In the tort of malicious prosecution malice means the presence of some improper and wrongful motive, i.e., some motive other than a desire to bring to justice a person whom the prosecutor honestly believes to be guilty. If a person is prosecuted by you for theft, not because you believe him to be guilty but in order to deter other people from committing depredation on your property, then it will be malice on your part. Malice will be inferred unless the predominant wish of the accuser is to vindicate the law. Malice and absence of reasonable and probable cause must unite in order to produce liability.

     We have already seen that though, as a rule, the action for malicious prosecution lies only for criminal proceedings, it has been applied for malicious bankruptcy and liquidation proceedings, malicious arrest and malicious execution against property.

     "Prosecution" carries a wider sense and does not mean prosecution in a criminal court only. It means prosecution which may not be of a criminal nature but is such as would cause any slur or odium upon the good name of the plaintiff and an action for damages lies if the other essentials of "malicious prosecution" are made out.

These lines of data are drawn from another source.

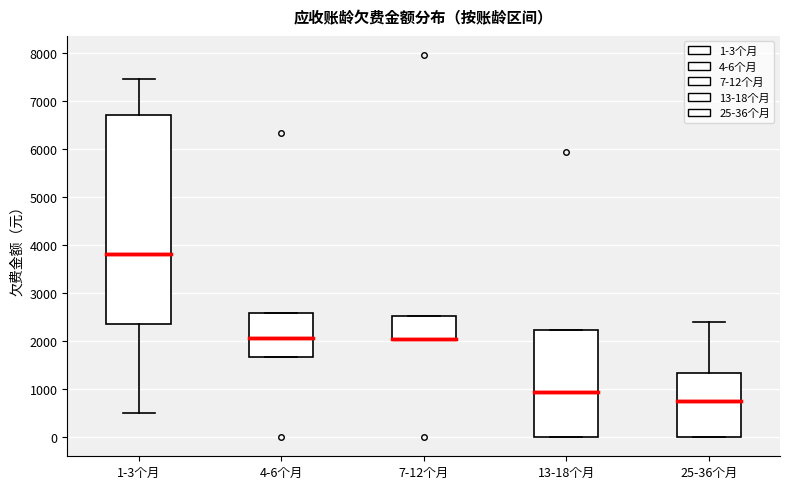

Where is the upper edge of the box for 25-36个月 on the y-axis? The values are not printed on the chart, so give them approximately, as read against the axis.

1300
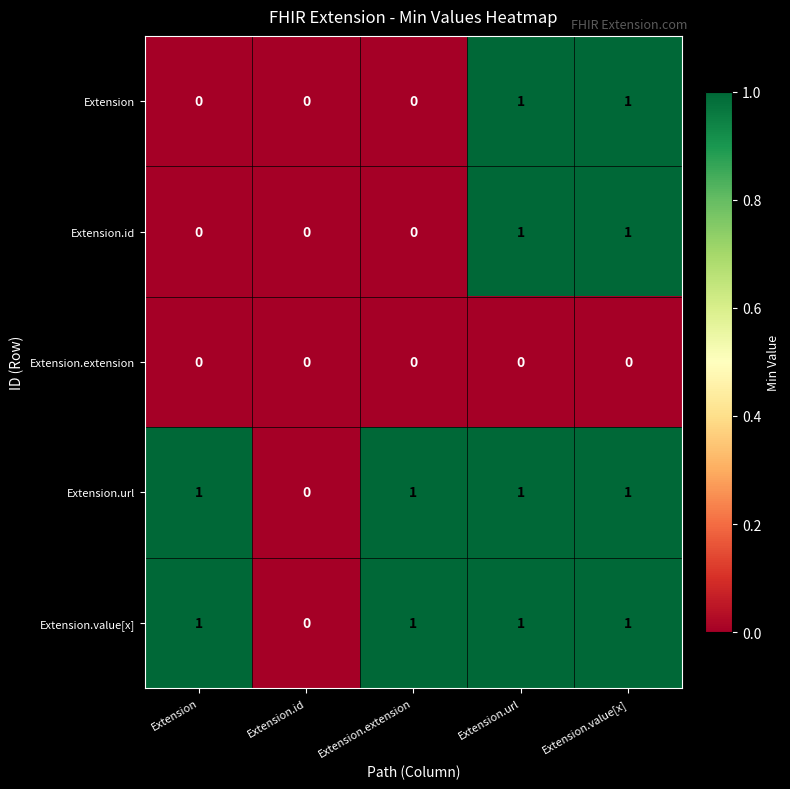

True or false: Extension.value[x] has a value of 0 at Extension.value[x].

False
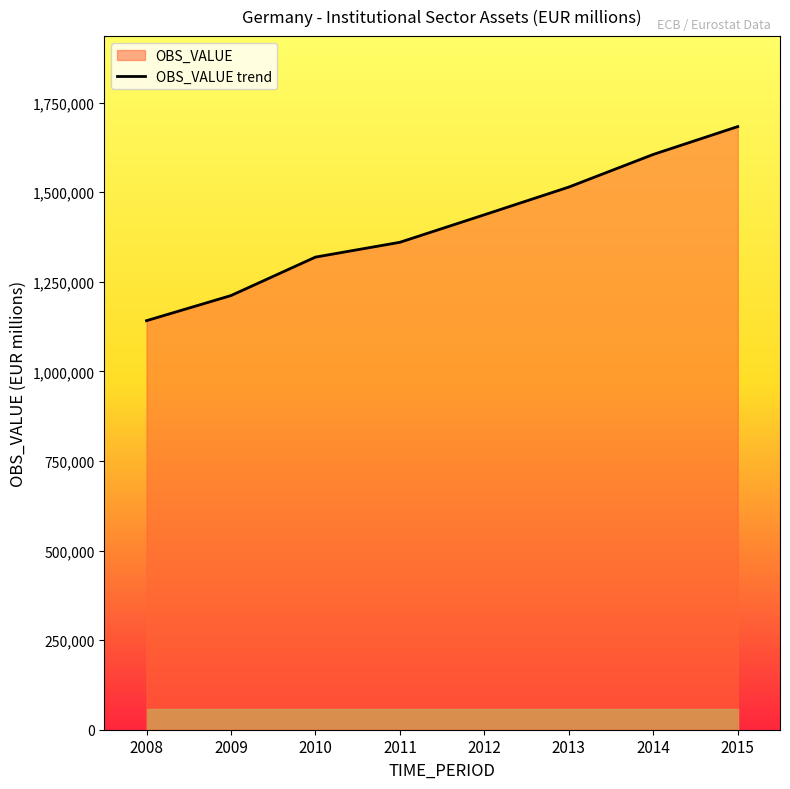

What is the average value?

1409044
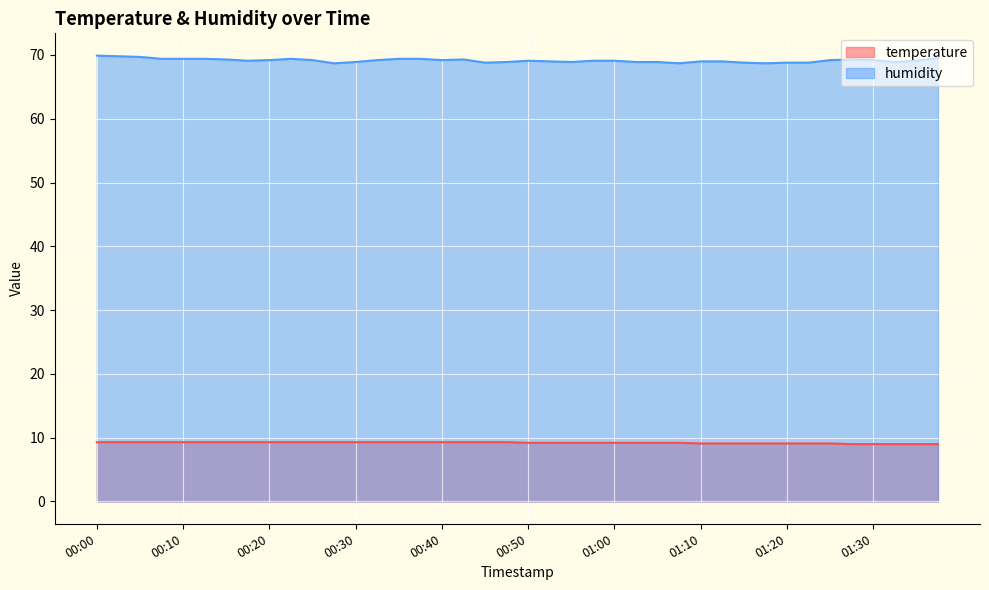

How many lines are shown in the chart?

2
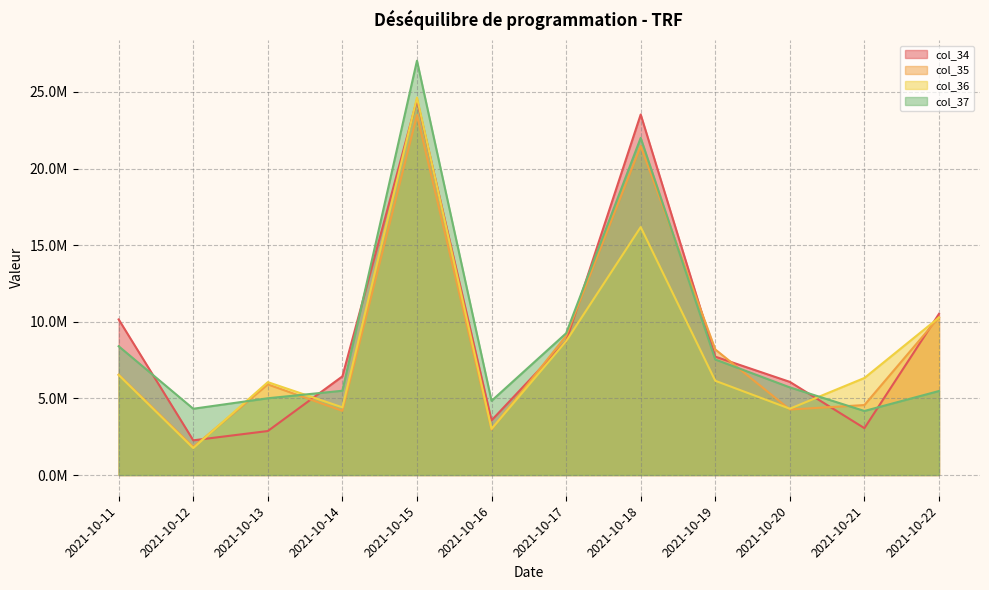

In col_35, how many points are lower than both neighbors (excluding endpoints)?

4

      Lack of reasonable and probable cause is to be understood objectively: it does not connect the subjective attitude of the accuser. The fact that the accuser himself thinks that it reasonable to prosecute does not per se lead to the conclusion that, judicially speaking, he had reasonable and probable cause for launching or prosecuting the proceedings. The test appears to be as to whether there was reasonable or probable cause for any discreet man to make the charge complained of . Mere circumstances of suspicion cannot be said to be reasonable or probable cause. The belief of the accuser in the charge which he is levelling must be based on grounds which, or some of which, are reasonable and arrived at after due inquiry. It is, therefore, required that he should have taken some step to satisfy himself that there is reasonable or probable cause before he makes the accusation. On the facts of the case it is determined whether the defendant had acted with malice and without reasonable cause.